Michelle O’Bonsawin is the first Indigenous woman to be nominated to Supreme Court of Canada

Aug 19 2022, 4:35 pm

Ontario-born Michelle O’Bonsawin has become the first Indigenous woman to be nominated to the Supreme Court of Canada in the country’s history.

“I am pleased to announce the nomination of Justice Michelle O’Bonsawin to the Supreme Court of Canada, which is recognized worldwide for its strength, excellence, and independence,” said Prime Minister Justin Trudeau on Friday.

“Her nomination is the result of an open, non-partisan selection process. I am confident that Justice O’Bonsawin will bring invaluable knowledge and contributions to our country’s highest court.”

The selection process for the role began on April 8 and was open for six weeks to Ontarian applicants with the right qualifications.

O’Bonsawin has had a stellar career in law spanning over two decades and is highly respected by the bar and bench. An Abenaki member of the Odanak First Nation, she was born in Hanmer, a town near Sudbury. She speaks both English and French.

“As an Abenaki woman, I feel strongly about Indigenous issues and access to justice in the French language,” she told the Canadian Institute for the Administration of Justice (CIAJ) as a board member last year.

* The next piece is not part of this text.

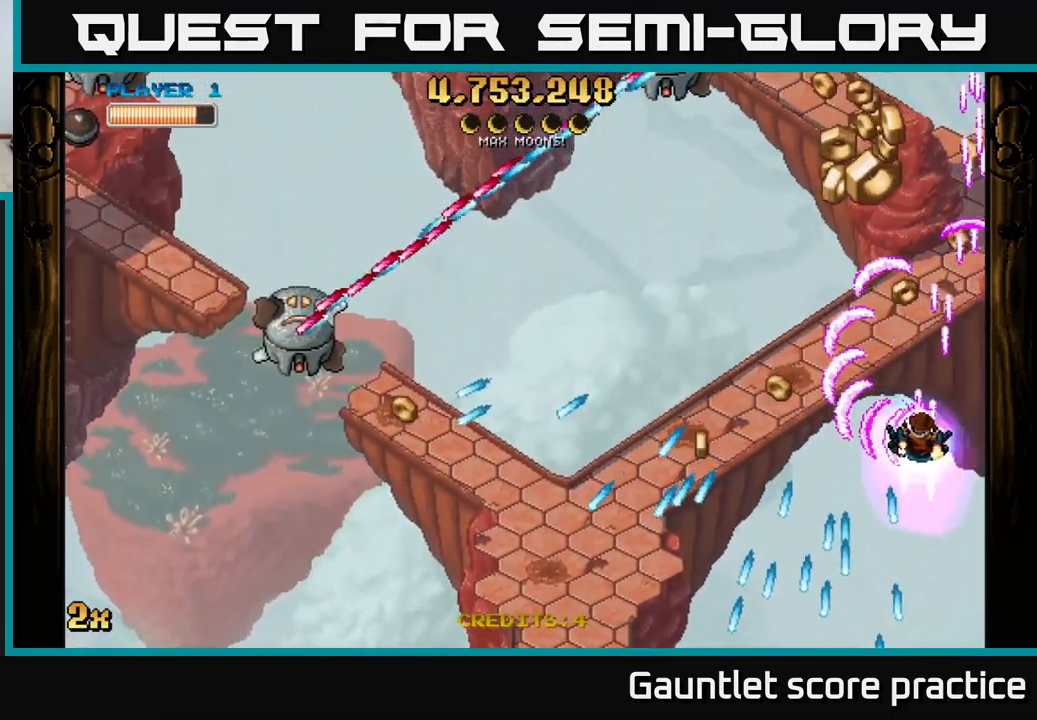
{"buttons": ["A"], "left_stick": "up-right", "events": [[34, "X", "up"], [250, "left_stick", "up"], [317, "left_stick", "center"], [434, "left_stick", "up-right"]]}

O’Bonsawin earned a Bachelor of Arts degree from Laurentian University, a Bachelor of Law from the University of Ottawa, a Master of Law from Osgoode Hall Law School, and a Doctorate in Law from the University of Ottawa.

When she first chose to study law, O’Bonsawin did not aspire to become a judge. After a representative from the commissioner’s office inspired her in her legislation class, her aspirations shifted.

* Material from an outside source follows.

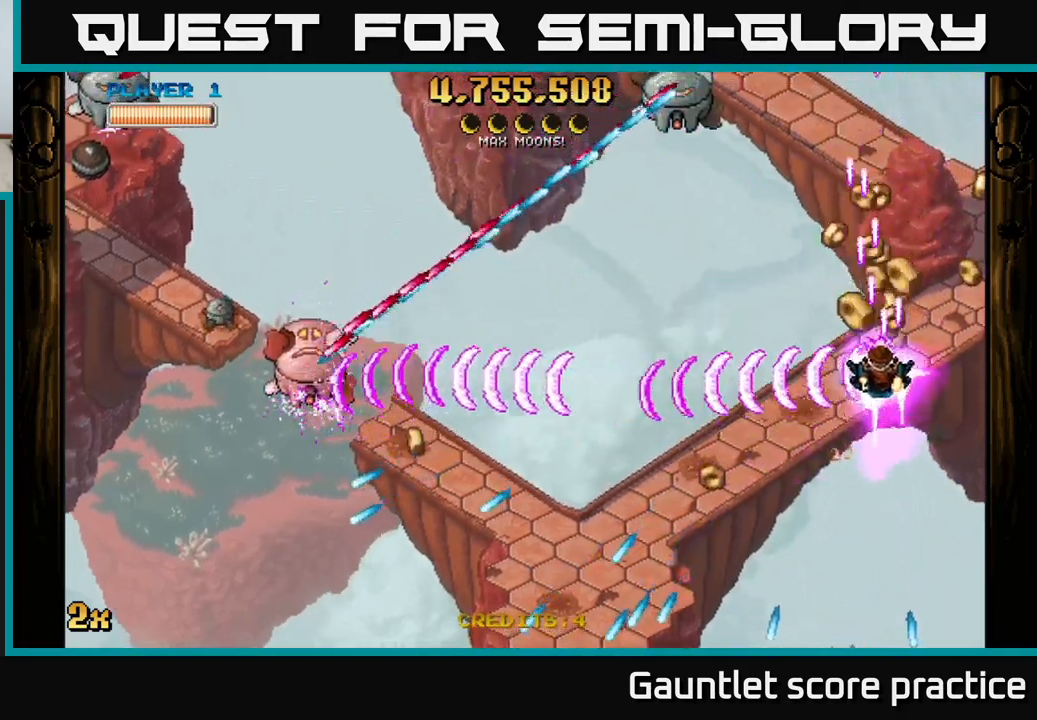
{"buttons": ["A"], "left_stick": "left", "events": [[67, "left_stick", "down-left"], [450, "left_stick", "left"]]}
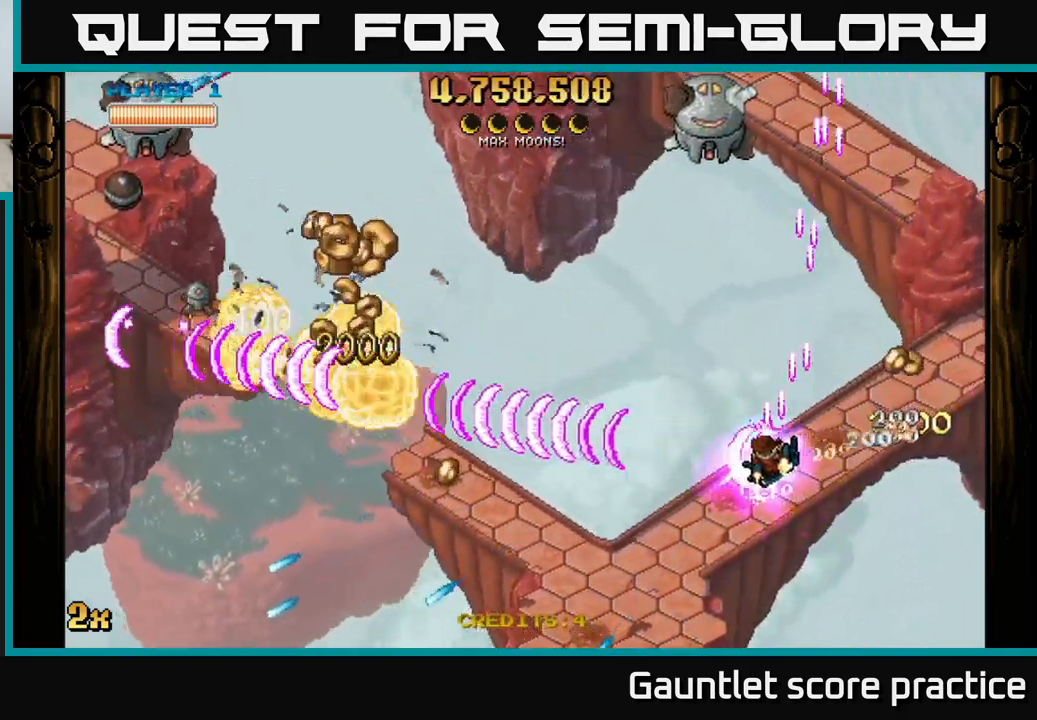
{"buttons": ["A"], "left_stick": "up", "events": [[234, "left_stick", "up"], [267, "X", "down"], [417, "X", "up"]]}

“He explained to us the requirements to become a judge. He told us the perfect judge was a bilingual, Indigenous woman,” she said. “I thought, ‘Hey, that’s me! This is my future goal!'”

She achieved that goal, but she also went on to make history — and not just once.

O’Bonsawin was appointed to the Ontario Superior Court of Justice in Ottawa in 2017. She was the first Indigenous woman to become a judge of that court as well.

She will be replacing the Honourable Michael J. Moldaver, who officially retires on September 1.